Selon le contrat conclu par la RATP, il doit pouvoir transporter 250 000 voyageurs par heure en période de pointe (7h-11h et 16h-19h). Les pouvoirs publics algériens n'avancent aucun objectif de gain de parts de marché pour les transports publics grâce au métro, mais tout ce qui sera pris sur l'automobile sera bon à prendre...

"Le métro, les Algérois n'y croyaient plus. Depuis trente ans, ils ont vu défiler des entreprises allemandes, espagnoles, brésiliennes, algériennes etc., ils ne savent pas si cette fois, c'est la bonne. Ils y croieront quand ils le verront rouler", commente Pascal Garret, directeur de RATP El Djazaïr, filiale de RATP Dev (600 millions d'euros de CA en 2011 dont un tiers à l'international), bras armé de la Régie qui compte faire du métro d'Alger sa vitrine au Maghreb.
Celui qui dirigeait la ligne 11 du métro parisien a traversé la Méditerranée en 2010 pour mener à bien le contrat d'exploitation et de maintenance remporté en 2007 à l'issue d'un énième et dernier appel d'offres organisé par EMA, l'Entreprise du métro d'Alger qui dépend du ministère des Transports.

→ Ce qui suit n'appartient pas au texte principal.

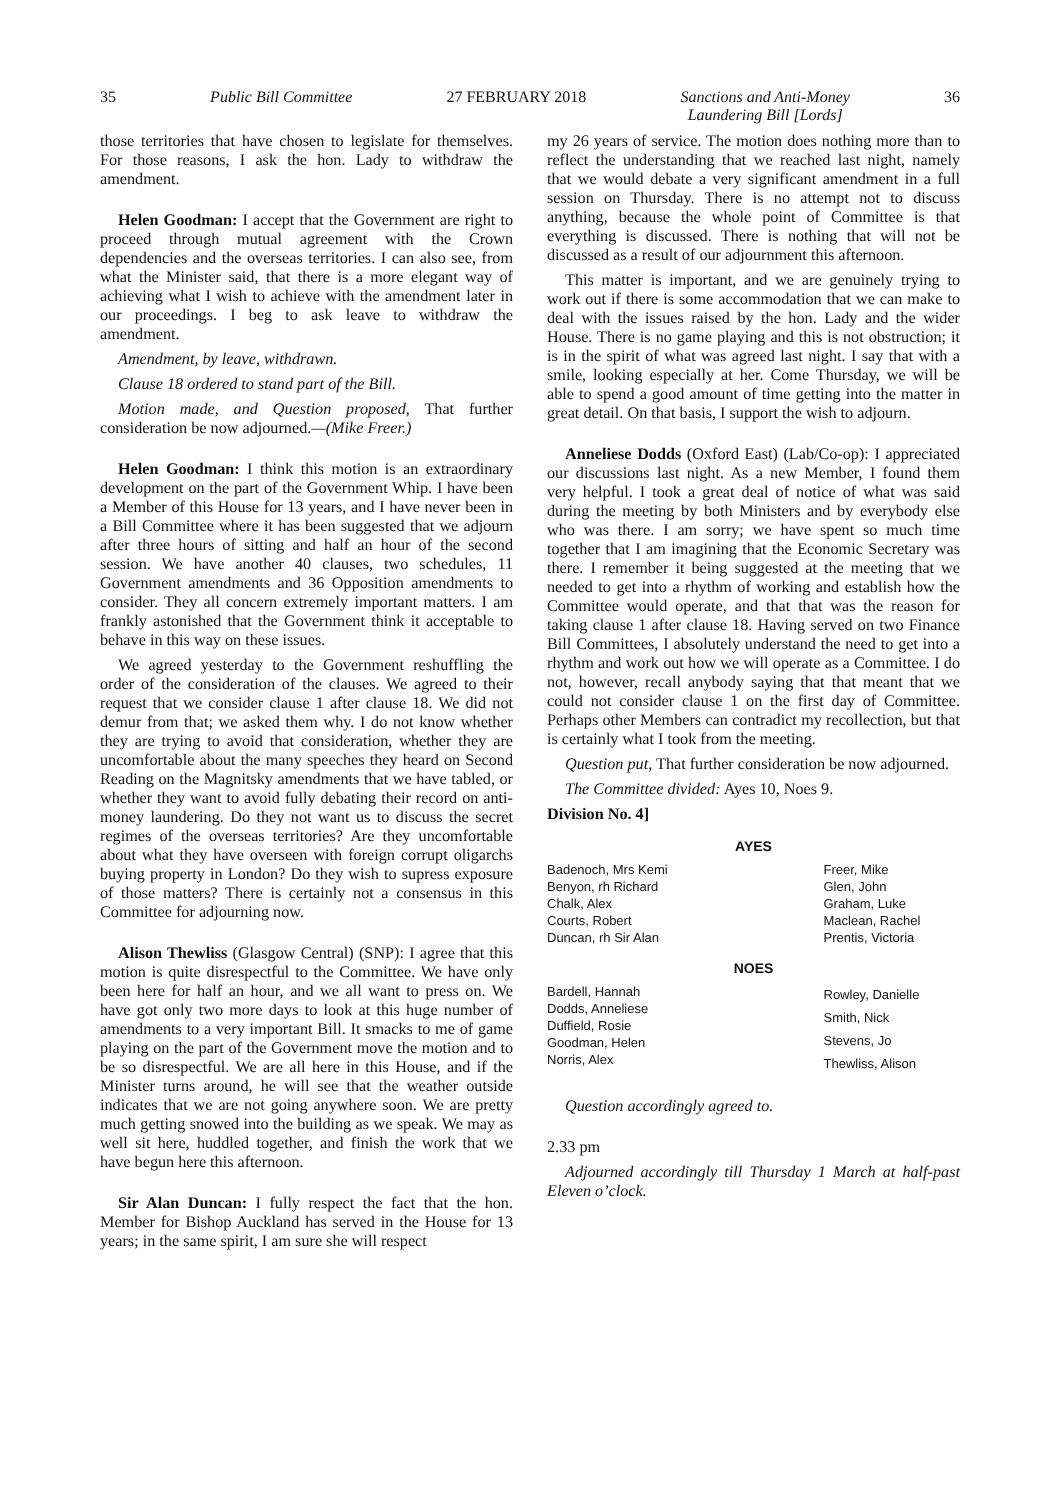35 Public Bill Committee 27 FEBRUARY 2018 Sanctions and Anti-Money
Laundering Bill [Lords] 36
those territories that have chosen to legislate for themselves. For those reasons, I ask the hon. Lady to withdraw the amendment.
Helen Goodman: I accept that the Government are right to proceed through mutual agreement with the Crown dependencies and the overseas territories. I can also see, from what the Minister said, that there is a more elegant way of achieving what I wish to achieve with the amendment later in our proceedings. I beg to ask leave to withdraw the amendment.
Amendment, by leave, withdrawn.
Clause 18 ordered to stand part of the Bill.
Motion made, and Question proposed, That further consideration be now adjourned.—(Mike Freer.)
Helen Goodman: I think this motion is an extraordinary development on the part of the Government Whip. I have been a Member of this House for 13 years, and I have never been in a Bill Committee where it has been suggested that we adjourn after three hours of sitting and half an hour of the second session. We have another 40 clauses, two schedules, 11 Government amendments and 36 Opposition amendments to consider. They all concern extremely important matters. I am frankly astonished that the Government think it acceptable to behave in this way on these issues.
We agreed yesterday to the Government reshuffling the order of the consideration of the clauses. We agreed to their request that we consider clause 1 after clause 18. We did not demur from that; we asked them why. I do not know whether they are trying to avoid that consideration, whether they are uncomfortable about the many speeches they heard on Second Reading on the Magnitsky amendments that we have tabled, or whether they want to avoid fully debating their record on anti-money laundering. Do they not want us to discuss the secret regimes of the overseas territories? Are they uncomfortable about what they have overseen with foreign corrupt oligarchs buying property in London? Do they wish to supress exposure of those matters? There is certainly not a consensus in this Committee for adjourning now.
Alison Thewliss (Glasgow Central) (SNP): I agree that this motion is quite disrespectful to the Committee. We have only been here for half an hour, and we all want to press on. We have got only two more days to look at this huge number of amendments to a very important Bill. It smacks to me of game playing on the part of the Government move the motion and to be so disrespectful. We are all here in this House, and if the Minister turns around, he will see that the weather outside indicates that we are not going anywhere soon. We are pretty much getting snowed into the building as we speak. We may as well sit here, huddled together, and finish the work that we have begun here this afternoon.
Sir Alan Duncan: I fully respect the fact that the hon. Member for Bishop Auckland has served in the House for 13 years; in the same spirit, I am sure she will respect
my 26 years of service. The motion does nothing more than to reflect the understanding that we reached last night, namely that we would debate a very significant amendment in a full session on Thursday. There is no attempt not to discuss anything, because the whole point of Committee is that everything is discussed. There is nothing that will not be discussed as a result of our adjournment this afternoon.
This matter is important, and we are genuinely trying to work out if there is some accommodation that we can make to deal with the issues raised by the hon. Lady and the wider House. There is no game playing and this is not obstruction; it is in the spirit of what was agreed last night. I say that with a smile, looking especially at her. Come Thursday, we will be able to spend a good amount of time getting into the matter in great detail. On that basis, I support the wish to adjourn.
Anneliese Dodds (Oxford East) (Lab/Co-op): I appreciated our discussions last night. As a new Member, I found them very helpful. I took a great deal of notice of what was said during the meeting by both Ministers and by everybody else who was there. I am sorry; we have spent so much time together that I am imagining that the Economic Secretary was there. I remember it being suggested at the meeting that we needed to get into a rhythm of working and establish how the Committee would operate, and that that was the reason for taking clause 1 after clause 18. Having served on two Finance Bill Committees, I absolutely understand the need to get into a rhythm and work out how we will operate as a Committee. I do not, however, recall anybody saying that that meant that we could not consider clause 1 on the first day of Committee. Perhaps other Members can contradict my recollection, but that is certainly what I took from the meeting.
Question put, That further consideration be now adjourned.
The Committee divided: Ayes 10, Noes 9.
Division No. 4]
AYES
| Badenoch, Mrs Kemi Benyon, rh Richard Chalk, Alex Courts, Robert Duncan, rh Sir Alan | Freer, Mike Glen, John Graham, Luke Maclean, Rachel Prentis, Victoria |
NOES
| Bardell, Hannah Dodds, Anneliese Duffield, Rosie Goodman, Helen Norris, Alex | Rowley, Danielle Smith, Nick Stevens, Jo Thewliss, Alison |
Question accordingly agreed to.
2.33 pm
Adjourned accordingly till Thursday 1 March at half-past Eleven o’clock.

Il a dû réembaucher les 400 ingénieurs et conducteurs (majoritairement des Algériens formés par la RATP) mis au chômage technique en 2009, le temps que Vinci et Siemens France (les deux autres entreprises membres du groupement en charge de la réalisation du projet) remettent les installations de sécurité aux normes. Ultime péripétie.


Appel d'offres taillé sur mesure pour les Français

Le matériel roulant, lui, est d'origine espagnol, construit par CAF. Alstom était sur les rangs mais n'a pas réussi à vendre son métro. Pourtant "les appels d'offres étaient réservés aux entreprises de langue française dans le cadre d'un accord politique (avec le gouvernement français ndlr)", a confié le ministre des Transports alégerien, lors d'une rencontre avec des journalistes.

Le constructeur tricolore a toutefois placé son tramway à Alger. Il roule sur une portion de ligne depuis mai 2011 avec des agents de la régie des transports d'Alger aux manettes, en attendant son "vrai" exploitant suite à plusieurs appels d'offres infructueux qui ont vu Veolia, Keolis et la RATP s'affronter.
Selon nos informations, la Régie pourrait une nouvelle fois remporter la mise, dans le cadre d'un marché de gré à gré.